Li Xiao-Ming, Han Ji-Chang, Li Juan
Guang Pu Xue Yu Guang Pu Fen Xi. 2014 Apr;34(4):1081-4.
Hysperspectral inversion of soil salinity was researched in the present paper with the chosen study object of typical semiarid area in North Shaanxi Province. The studying sites were selected, the hyperspectral data were collected, and the soil samples were taken back for experiment analysis. The reflectance of soils (R), the logarithm of the reciprocal of the reflectance (Log(1/R)) and the continual removed reflectance (R(cr)) were used to research the soil salinity. The correlations between the hyperspectral character and soil salinity was studied to filter the characteristics bands. Then the partial least squares regression (PLSR) was used to study the inversion model of soil salinity with Matlab program, and the precision was compared with the verifying sites. The research result showed that the root mean square error (RMSE) of the inversion with R(cr) was the least (1.253 < 1.367 < 1.575), and its precision was the best; the correlation between the predicted value and the measured value was well (r2 = 0.761), the trend line was near y = x. In conclusion, the quantificational inversion model with the variables of R(cr) establised by PLSR was well, which will improve the survey efficiency of soil salinity.

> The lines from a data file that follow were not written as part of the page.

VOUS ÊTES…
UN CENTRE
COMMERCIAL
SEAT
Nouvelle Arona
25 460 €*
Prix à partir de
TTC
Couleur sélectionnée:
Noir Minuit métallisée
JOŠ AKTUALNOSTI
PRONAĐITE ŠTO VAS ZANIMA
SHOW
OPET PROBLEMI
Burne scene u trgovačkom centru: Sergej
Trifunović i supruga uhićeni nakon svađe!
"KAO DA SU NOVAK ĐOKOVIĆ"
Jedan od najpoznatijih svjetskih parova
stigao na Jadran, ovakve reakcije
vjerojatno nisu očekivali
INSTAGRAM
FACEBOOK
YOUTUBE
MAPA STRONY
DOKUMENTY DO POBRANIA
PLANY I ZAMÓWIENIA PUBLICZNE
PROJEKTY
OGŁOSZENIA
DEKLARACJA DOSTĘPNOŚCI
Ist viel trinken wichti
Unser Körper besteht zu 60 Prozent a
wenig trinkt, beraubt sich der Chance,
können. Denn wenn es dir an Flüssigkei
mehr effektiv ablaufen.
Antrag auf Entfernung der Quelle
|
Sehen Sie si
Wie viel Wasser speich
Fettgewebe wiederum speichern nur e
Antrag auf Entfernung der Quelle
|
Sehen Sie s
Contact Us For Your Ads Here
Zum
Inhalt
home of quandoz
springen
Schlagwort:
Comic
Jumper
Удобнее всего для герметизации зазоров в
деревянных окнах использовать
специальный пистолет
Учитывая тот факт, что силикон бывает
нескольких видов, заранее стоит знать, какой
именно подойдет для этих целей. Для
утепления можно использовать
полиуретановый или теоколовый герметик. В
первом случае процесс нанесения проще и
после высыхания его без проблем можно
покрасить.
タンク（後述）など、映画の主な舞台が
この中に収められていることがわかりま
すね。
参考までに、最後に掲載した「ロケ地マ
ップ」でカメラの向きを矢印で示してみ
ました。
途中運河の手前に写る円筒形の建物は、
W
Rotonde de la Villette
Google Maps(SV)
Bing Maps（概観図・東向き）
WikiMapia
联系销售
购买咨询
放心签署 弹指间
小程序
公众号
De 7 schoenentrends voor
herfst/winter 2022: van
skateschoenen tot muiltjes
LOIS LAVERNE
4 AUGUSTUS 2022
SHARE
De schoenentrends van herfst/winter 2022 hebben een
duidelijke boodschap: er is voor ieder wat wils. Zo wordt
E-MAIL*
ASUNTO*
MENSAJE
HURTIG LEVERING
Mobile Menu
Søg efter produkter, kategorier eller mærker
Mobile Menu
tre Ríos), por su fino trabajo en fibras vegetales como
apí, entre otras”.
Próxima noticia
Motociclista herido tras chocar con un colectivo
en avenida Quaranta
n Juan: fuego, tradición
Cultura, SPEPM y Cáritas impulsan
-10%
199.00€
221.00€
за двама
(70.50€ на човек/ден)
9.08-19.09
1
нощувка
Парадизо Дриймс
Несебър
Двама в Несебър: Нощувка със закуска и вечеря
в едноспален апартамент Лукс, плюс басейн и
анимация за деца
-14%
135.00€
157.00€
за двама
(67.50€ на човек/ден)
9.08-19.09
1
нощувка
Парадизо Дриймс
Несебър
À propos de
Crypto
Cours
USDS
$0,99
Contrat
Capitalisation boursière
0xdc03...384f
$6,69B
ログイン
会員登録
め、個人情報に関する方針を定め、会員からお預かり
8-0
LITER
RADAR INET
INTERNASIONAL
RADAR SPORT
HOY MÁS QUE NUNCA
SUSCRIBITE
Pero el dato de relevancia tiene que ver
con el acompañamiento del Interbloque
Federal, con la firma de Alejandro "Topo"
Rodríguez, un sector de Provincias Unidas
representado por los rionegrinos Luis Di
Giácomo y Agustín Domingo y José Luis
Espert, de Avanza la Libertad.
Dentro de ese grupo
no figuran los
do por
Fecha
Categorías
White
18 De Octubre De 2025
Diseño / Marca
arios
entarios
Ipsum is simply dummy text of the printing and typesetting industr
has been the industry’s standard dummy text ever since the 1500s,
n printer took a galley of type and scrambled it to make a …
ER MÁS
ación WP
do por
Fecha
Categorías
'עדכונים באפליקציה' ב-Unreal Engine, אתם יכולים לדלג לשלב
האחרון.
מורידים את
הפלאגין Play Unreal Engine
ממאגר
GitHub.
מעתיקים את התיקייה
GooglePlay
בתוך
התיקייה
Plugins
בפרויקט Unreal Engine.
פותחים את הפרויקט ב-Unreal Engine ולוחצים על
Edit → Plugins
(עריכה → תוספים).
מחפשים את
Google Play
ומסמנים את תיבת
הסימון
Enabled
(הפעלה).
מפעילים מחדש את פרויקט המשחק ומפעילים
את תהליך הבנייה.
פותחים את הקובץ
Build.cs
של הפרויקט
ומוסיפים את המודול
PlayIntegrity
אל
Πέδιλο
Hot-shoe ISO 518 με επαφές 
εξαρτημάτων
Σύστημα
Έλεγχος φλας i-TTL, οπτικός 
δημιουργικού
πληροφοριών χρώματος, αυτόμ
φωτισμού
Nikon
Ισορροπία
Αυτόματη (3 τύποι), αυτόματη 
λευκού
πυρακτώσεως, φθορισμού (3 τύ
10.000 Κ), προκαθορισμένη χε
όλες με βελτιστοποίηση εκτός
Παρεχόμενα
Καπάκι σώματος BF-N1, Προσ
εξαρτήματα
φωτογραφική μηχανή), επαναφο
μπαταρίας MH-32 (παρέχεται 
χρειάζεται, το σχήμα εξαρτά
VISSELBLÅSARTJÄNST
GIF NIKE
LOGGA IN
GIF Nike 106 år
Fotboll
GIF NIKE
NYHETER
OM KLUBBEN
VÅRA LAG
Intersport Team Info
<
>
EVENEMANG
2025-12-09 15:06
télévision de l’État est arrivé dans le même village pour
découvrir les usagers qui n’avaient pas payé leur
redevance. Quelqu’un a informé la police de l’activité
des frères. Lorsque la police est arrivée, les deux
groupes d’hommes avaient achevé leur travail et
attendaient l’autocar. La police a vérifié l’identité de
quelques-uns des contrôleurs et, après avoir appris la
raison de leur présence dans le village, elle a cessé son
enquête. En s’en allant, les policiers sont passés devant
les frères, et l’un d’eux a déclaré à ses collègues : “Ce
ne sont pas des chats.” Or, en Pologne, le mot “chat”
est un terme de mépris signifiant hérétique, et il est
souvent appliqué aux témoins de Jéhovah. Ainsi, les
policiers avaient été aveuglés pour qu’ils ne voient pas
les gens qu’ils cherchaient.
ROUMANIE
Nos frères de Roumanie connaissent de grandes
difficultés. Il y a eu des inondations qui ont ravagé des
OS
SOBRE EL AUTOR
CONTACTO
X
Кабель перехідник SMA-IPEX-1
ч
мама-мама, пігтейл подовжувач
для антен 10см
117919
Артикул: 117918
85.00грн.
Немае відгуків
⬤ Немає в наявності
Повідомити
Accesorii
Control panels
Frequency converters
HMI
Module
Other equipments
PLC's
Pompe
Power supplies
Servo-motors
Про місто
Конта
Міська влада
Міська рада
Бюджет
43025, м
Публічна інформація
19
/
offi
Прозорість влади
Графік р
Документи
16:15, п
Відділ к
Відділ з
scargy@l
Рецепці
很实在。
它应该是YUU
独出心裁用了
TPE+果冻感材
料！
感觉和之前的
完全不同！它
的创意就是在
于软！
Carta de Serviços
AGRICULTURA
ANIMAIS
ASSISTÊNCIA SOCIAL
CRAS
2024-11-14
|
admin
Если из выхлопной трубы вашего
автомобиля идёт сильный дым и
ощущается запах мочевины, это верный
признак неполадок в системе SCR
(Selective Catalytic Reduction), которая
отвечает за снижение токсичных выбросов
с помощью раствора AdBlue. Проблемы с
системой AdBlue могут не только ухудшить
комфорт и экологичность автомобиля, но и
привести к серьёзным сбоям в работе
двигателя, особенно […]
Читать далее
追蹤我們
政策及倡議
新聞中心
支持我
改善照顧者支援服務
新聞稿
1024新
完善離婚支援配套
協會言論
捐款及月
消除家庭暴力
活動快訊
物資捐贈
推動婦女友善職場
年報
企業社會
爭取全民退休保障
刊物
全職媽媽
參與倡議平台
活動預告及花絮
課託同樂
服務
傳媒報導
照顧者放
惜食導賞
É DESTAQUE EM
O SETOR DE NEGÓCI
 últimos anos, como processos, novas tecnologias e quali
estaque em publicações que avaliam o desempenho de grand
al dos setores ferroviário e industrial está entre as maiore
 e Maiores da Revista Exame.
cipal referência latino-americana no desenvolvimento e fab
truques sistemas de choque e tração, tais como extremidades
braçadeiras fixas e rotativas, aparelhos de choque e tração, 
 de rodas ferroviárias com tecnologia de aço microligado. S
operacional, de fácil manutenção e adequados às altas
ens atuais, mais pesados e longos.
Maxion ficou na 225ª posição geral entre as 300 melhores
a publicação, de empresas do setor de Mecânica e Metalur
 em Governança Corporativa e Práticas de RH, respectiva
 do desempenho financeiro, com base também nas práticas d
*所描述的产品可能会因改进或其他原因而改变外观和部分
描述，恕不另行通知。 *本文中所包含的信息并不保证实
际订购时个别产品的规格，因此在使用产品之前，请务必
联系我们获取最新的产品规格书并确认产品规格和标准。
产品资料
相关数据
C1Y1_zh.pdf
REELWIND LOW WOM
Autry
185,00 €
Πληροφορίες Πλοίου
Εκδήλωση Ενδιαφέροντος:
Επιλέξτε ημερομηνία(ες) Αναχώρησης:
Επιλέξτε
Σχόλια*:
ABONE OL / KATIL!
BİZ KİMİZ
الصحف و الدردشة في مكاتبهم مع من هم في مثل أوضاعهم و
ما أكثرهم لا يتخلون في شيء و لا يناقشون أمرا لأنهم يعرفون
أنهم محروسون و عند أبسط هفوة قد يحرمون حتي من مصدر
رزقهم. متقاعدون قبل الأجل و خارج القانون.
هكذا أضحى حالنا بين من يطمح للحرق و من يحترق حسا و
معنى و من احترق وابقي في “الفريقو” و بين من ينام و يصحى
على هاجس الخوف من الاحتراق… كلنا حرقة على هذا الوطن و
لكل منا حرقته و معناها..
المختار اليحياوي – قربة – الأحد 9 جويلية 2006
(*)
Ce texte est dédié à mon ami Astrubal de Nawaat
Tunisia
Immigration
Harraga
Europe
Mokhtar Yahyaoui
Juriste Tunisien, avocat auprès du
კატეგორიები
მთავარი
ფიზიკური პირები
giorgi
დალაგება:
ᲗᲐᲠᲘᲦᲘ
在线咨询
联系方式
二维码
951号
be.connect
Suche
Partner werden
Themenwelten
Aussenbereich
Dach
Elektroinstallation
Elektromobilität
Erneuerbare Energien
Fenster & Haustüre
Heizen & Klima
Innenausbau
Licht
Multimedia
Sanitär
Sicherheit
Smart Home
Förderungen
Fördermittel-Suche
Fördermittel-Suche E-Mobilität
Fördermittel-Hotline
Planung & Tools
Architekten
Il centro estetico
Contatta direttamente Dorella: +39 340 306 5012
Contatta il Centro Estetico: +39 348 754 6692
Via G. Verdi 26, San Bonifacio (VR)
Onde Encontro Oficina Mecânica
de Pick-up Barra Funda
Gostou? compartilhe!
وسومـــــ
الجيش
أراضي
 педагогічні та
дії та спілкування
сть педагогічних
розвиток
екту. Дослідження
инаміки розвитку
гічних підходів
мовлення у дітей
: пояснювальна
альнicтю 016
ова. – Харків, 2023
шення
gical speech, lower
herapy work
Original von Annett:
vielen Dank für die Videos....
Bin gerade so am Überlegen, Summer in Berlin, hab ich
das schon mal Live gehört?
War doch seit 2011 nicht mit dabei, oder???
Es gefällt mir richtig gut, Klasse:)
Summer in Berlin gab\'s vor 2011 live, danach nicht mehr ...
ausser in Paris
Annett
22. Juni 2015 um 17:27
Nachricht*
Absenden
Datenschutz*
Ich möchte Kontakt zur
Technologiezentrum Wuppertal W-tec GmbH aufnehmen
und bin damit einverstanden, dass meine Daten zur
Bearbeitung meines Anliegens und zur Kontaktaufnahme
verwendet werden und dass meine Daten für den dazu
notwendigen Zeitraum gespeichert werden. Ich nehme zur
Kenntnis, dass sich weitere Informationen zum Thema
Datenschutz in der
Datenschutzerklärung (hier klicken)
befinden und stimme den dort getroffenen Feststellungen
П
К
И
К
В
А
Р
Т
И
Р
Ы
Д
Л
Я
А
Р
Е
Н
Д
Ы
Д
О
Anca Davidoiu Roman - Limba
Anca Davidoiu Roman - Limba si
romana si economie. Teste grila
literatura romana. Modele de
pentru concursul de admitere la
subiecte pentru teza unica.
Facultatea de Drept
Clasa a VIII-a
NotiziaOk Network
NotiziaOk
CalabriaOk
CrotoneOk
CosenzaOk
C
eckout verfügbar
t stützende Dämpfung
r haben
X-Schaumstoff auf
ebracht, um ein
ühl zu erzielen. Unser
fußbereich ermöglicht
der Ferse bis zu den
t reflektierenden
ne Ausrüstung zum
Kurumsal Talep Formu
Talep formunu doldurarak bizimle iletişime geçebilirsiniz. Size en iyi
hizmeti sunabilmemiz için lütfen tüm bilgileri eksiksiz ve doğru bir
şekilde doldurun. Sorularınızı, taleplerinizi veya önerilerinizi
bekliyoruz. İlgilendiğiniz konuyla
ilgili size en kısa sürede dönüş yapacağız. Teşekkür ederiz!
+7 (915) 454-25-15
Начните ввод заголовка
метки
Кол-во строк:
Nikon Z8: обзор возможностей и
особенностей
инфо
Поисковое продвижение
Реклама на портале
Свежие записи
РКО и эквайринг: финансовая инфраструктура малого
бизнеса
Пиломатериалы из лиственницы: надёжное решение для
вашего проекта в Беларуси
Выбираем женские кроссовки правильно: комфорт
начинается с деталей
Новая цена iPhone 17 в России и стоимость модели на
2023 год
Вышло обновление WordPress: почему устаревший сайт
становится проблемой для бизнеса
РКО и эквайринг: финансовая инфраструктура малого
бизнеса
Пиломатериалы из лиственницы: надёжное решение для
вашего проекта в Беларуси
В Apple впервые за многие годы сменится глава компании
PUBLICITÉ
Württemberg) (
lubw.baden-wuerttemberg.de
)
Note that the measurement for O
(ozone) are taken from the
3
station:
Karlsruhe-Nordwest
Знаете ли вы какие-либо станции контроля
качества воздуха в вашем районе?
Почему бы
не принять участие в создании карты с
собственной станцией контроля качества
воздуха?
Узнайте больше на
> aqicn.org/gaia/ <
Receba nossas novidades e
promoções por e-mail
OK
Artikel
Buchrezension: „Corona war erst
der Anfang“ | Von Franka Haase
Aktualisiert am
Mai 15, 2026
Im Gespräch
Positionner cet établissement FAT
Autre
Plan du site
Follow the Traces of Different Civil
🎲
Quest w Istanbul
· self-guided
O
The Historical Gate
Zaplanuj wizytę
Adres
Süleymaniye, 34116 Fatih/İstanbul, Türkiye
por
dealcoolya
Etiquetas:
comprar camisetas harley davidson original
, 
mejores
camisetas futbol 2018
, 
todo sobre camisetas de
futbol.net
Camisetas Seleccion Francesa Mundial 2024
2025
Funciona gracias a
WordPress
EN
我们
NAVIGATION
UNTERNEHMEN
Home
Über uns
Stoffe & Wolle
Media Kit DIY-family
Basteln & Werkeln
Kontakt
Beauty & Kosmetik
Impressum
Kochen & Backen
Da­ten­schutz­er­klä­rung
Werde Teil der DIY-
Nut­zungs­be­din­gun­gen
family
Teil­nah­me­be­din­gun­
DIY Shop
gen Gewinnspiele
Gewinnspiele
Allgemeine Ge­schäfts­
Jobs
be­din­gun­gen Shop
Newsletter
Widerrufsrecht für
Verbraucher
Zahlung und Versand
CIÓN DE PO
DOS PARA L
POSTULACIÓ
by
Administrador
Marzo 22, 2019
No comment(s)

本文以陕北典型半干旱地区为研究对象,开展了土壤盐分的高光谱反演研究。选取了研究地点,采集了高光谱数据,并带回土壤样本进行实验分析。利用土壤反射率(R)、反射率倒数的对数(Log(1/R))和连续统去除反射率(R(cr))来研究土壤盐分。研究了高光谱特征与土壤盐分之间的相关性,以筛选特征波段。然后利用Matlab程序,采用偏最小二乘回归(PLSR)研究土壤盐分反演模型,并与验证点进行精度比较。研究结果表明,利用R(cr)进行反演的均方根误差(RMSE)最小(1.253 < 1.367 < 1.575),精度最佳;预测值与实测值之间相关性良好(r2 = 0.761),趋势线接近y = x。综上所述,利用PLSR建立的以R(cr)为变量的定量反演模型效果良好,将提高土壤盐分的测量效率。